Synopsis
Stories of the worlds that lie just below and behind this one.
A grieving boy finds a doorway within a burnt out house that opens onto the past. A woman researching her dissertation on a famous Irish poet discovers secrets she wishes she could forget. A red, lichenous growth rises out of the seas and destroys everything in its path. A boy discovers the crawlspace beneath his house and begins a transformation that he can not begin to understand. A couple find a strange pool in the trees behind their house, seeming to offer pure happiness but unleashing terror. A small Montana town is invaded by Sovereign Citizen militiamen, and find no recourse but to open the door to the old mine, releasing what lives beneath.
Review
The author very kindly sent me an eARC to check out and I’m glad he did!
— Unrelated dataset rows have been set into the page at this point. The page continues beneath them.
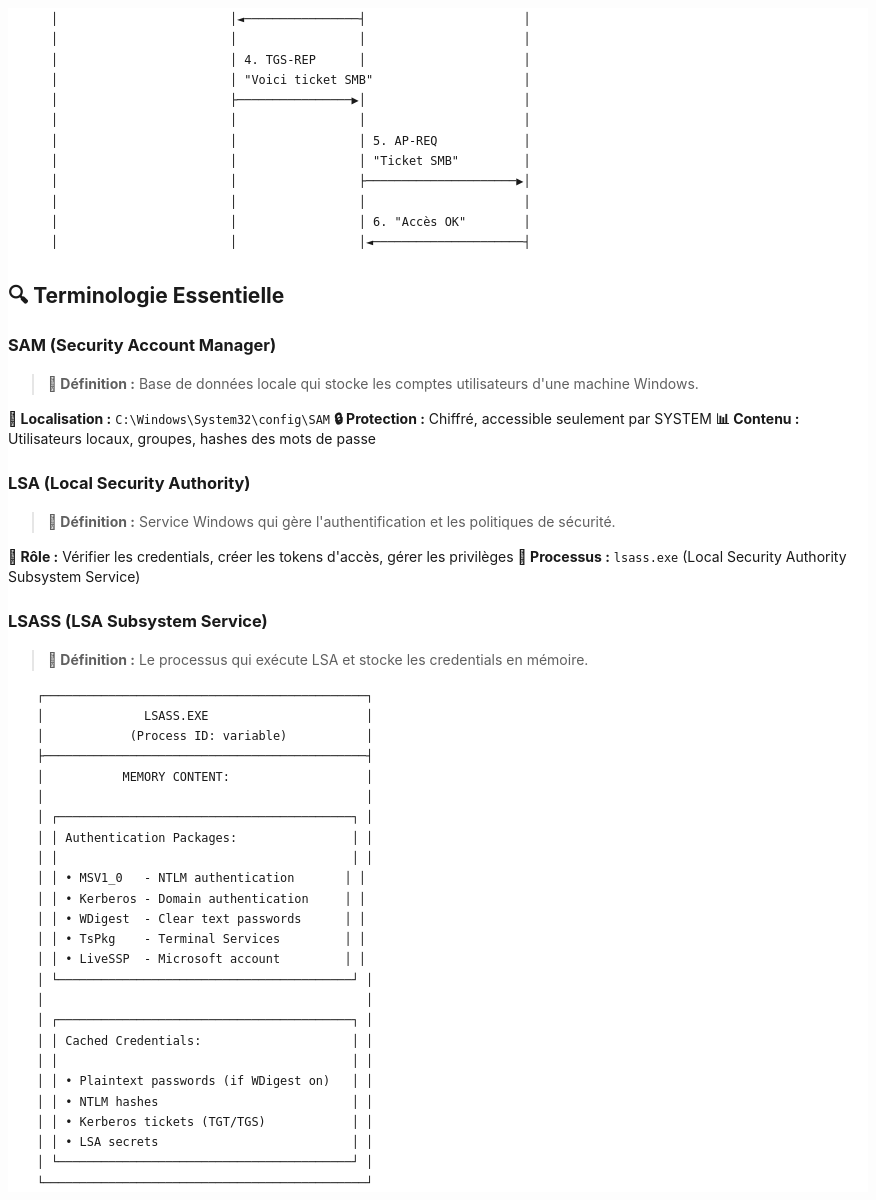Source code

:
 ```
      │                        │◄────────────────┤                      │
      │                        │                 │                      │
      │                        │ 4. TGS-REP      │                      │
      │                        │ "Voici ticket SMB"                     │
      │                        ├────────────────▶│                      │
      │                        │                 │                      │
      │                        │                 │ 5. AP-REQ            │
      │                        │                 │ "Ticket SMB"         │
      │                        │                 ├─────────────────────▶│
      │                        │                 │                      │
      │                        │                 │ 6. "Accès OK"        │
      │                        │                 │◄─────────────────────┤
```

## 🔍 Terminologie Essentielle

### **SAM (Security Account Manager)**
> **💭 Définition :** Base de données locale qui stocke les comptes utilisateurs d'une machine Windows.

**📍 Localisation :** `C:\Windows\System32\config\SAM`
**🔒 Protection :** Chiffré, accessible seulement par SYSTEM
**📊 Contenu :** Utilisateurs locaux, groupes, hashes des mots de passe

### **LSA (Local Security Authority)**
> **💭 Définition :** Service Windows qui gère l'authentification et les politiques de sécurité.

**🔧 Rôle :** Vérifier les credentials, créer les tokens d'accès, gérer les privilèges
**📍 Processus :** `lsass.exe` (Local Security Authority Subsystem Service)

### **LSASS (LSA Subsystem Service)**
> **💭 Définition :** Le processus qui exécute LSA et stocke les credentials en mémoire.

```
    ┌─────────────────────────────────────────────┐
    │              LSASS.EXE                      │
    │            (Process ID: variable)           │
    ├─────────────────────────────────────────────┤
    │           MEMORY CONTENT:                   │
    │                                             │
    │ ┌─────────────────────────────────────────┐ │
    │ │ Authentication Packages:                │ │
    │ │                                         │ │
    │ │ • MSV1_0   - NTLM authentication       │ │
    │ │ • Kerberos - Domain authentication     │ │
    │ │ • WDigest  - Clear text passwords      │ │
    │ │ • TsPkg    - Terminal Services         │ │
    │ │ • LiveSSP  - Microsoft account         │ │
    │ └─────────────────────────────────────────┘ │
    │                                             │
    │ ┌─────────────────────────────────────────┐ │
    │ │ Cached Credentials:                     │ │
    │ │                                         │ │
    │ │ • Plaintext passwords (if WDigest on)   │ │
    │ │ • NTLM hashes                           │ │
    │ │ • Kerberos tickets (TGT/TGS)            │ │
    │ │ • LSA secrets                           │ │
    │ └─────────────────────────────────────────┘ │
    └─────────────────────────────────────────────┘
```
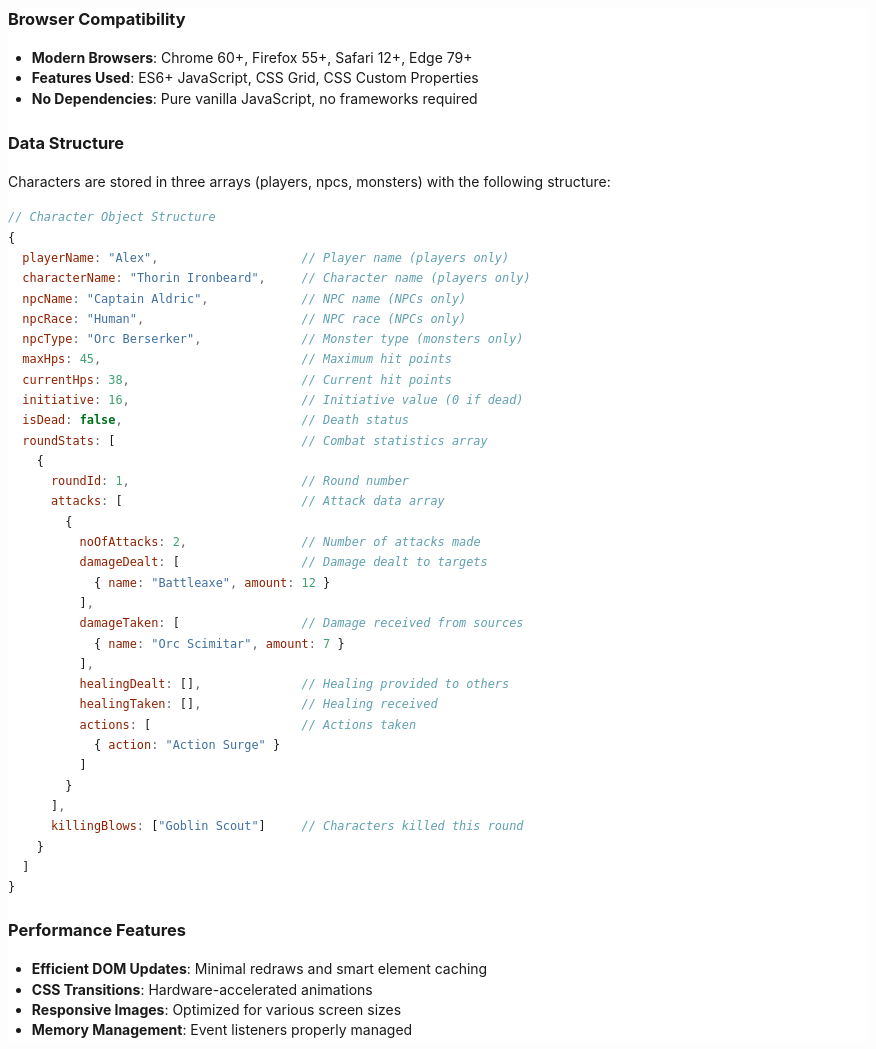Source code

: ### Browser Compatibility

- **Modern Browsers**: Chrome 60+, Firefox 55+, Safari 12+, Edge 79+
- **Features Used**: ES6+ JavaScript, CSS Grid, CSS Custom Properties
- **No Dependencies**: Pure vanilla JavaScript, no frameworks required

### Data Structure

Characters are stored in three arrays (players, npcs, monsters) with the following structure:

```javascript
// Character Object Structure
{
  playerName: "Alex",                    // Player name (players only)
  characterName: "Thorin Ironbeard",     // Character name (players only)
  npcName: "Captain Aldric",             // NPC name (NPCs only)
  npcRace: "Human",                      // NPC race (NPCs only)
  npcType: "Orc Berserker",              // Monster type (monsters only)
  maxHps: 45,                            // Maximum hit points
  currentHps: 38,                        // Current hit points
  initiative: 16,                        // Initiative value (0 if dead)
  isDead: false,                         // Death status
  roundStats: [                          // Combat statistics array
    {
      roundId: 1,                        // Round number
      attacks: [                         // Attack data array
        {
          noOfAttacks: 2,                // Number of attacks made
          damageDealt: [                 // Damage dealt to targets
            { name: "Battleaxe", amount: 12 }
          ],
          damageTaken: [                 // Damage received from sources
            { name: "Orc Scimitar", amount: 7 }
          ],
          healingDealt: [],              // Healing provided to others
          healingTaken: [],              // Healing received
          actions: [                     // Actions taken
            { action: "Action Surge" }
          ]
        }
      ],
      killingBlows: ["Goblin Scout"]     // Characters killed this round
    }
  ]
}
```

### Performance Features

- **Efficient DOM Updates**: Minimal redraws and smart element caching
- **CSS Transitions**: Hardware-accelerated animations
- **Responsive Images**: Optimized for various screen sizes
- **Memory Management**: Event listeners properly managed
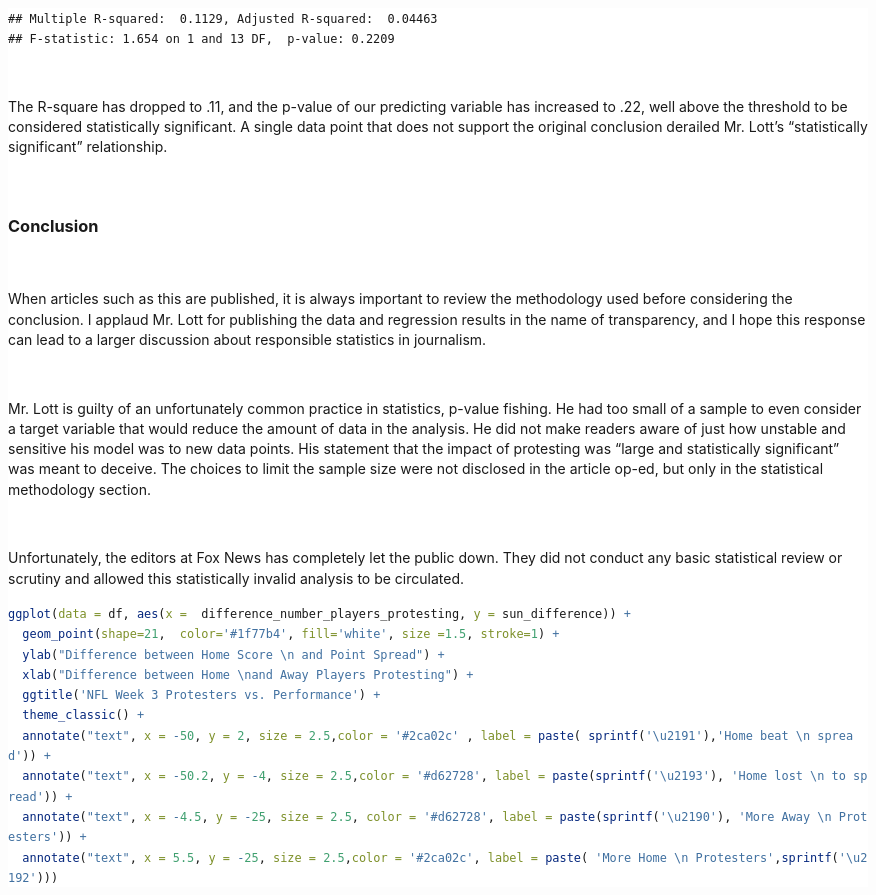     ## Multiple R-squared:  0.1129, Adjusted R-squared:  0.04463 
    ## F-statistic: 1.654 on 1 and 13 DF,  p-value: 0.2209

<br>

The R-square has dropped to .11, and the p-value of our predicting variable has increased to .22, well above the threshold to be considered statistically significant. A single data point that does not support the original conclusion derailed Mr. Lott’s “statistically significant” relationship.

<br>

### Conclusion

<br>

When articles such as this are published, it is always important to review the methodology used before considering the conclusion. I applaud Mr. Lott for publishing the data and regression results in the name of transparency, and I hope this response can lead to a larger discussion about responsible statistics in journalism.

<br>

Mr. Lott is guilty of an unfortunately common practice in statistics, p-value fishing. He had too small of a sample to even consider a target variable that would reduce the amount of data in the analysis. He did not make readers aware of just how unstable and sensitive his model was to new data points. His statement that the impact of protesting was “large and statistically significant” was meant to deceive. The choices to limit the sample size were not disclosed in the article op-ed, but only in the statistical methodology section.

<br>

Unfortunately, the editors at Fox News has completely let the public down. They did not conduct any basic statistical review or scrutiny and allowed this statistically invalid analysis to be circulated.

``` r
ggplot(data = df, aes(x =  difference_number_players_protesting, y = sun_difference)) +
  geom_point(shape=21,  color='#1f77b4', fill='white', size =1.5, stroke=1) +
  ylab("Difference between Home Score \n and Point Spread") +
  xlab("Difference between Home \nand Away Players Protesting") +
  ggtitle('NFL Week 3 Protesters vs. Performance') +
  theme_classic() +
  annotate("text", x = -50, y = 2, size = 2.5,color = '#2ca02c' , label = paste( sprintf('\u2191'),'Home beat \n spread')) +
  annotate("text", x = -50.2, y = -4, size = 2.5,color = '#d62728', label = paste(sprintf('\u2193'), 'Home lost \n to spread')) +
  annotate("text", x = -4.5, y = -25, size = 2.5, color = '#d62728', label = paste(sprintf('\u2190'), 'More Away \n Protesters')) +
  annotate("text", x = 5.5, y = -25, size = 2.5,color = '#2ca02c', label = paste( 'More Home \n Protesters',sprintf('\u2192'))) 
```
Here the author has presented a set of seven fantastically different stories. However, each showcases the author’s dexterity and writing know how. All throughout my reading I kept coming back to this singular thought, wow Hanson can write.
A terrible fire leaves nothing behind but the back door which mysteriously stands as a reminder of what was. A PhD student heads out for six weeks of study—a breakup day of leaves her feeling as if she needs something more, but is the trip worth it? A red lichenous plague spreads through the coasts creating a new kind of apocalypse—can they get to safety in time? The title story, Minotaur, tells the tale of a boy finding or perhaps losing his true self as he becomes one with the Labyrinthine basement under his stilted home. A grieving mother and a lost observer on a dead boat. A hole in the ground with mystifying properties to the water within. And the last is this sort of culty western feeling story with an abandoned mine that’s perhaps not so empty.
While none of the stories above are inked by any characters or plots, and most of these are kind of a general to speculative fiction, there is this kind of creeping, meandering undertone of horror that I felt throughout reading all of them. This made reading as a collection make so much sense to me, and the dread only built as I waited for something explosive to happen.
A great example of what the author is capable of, I definitely need to check out a full length novel next.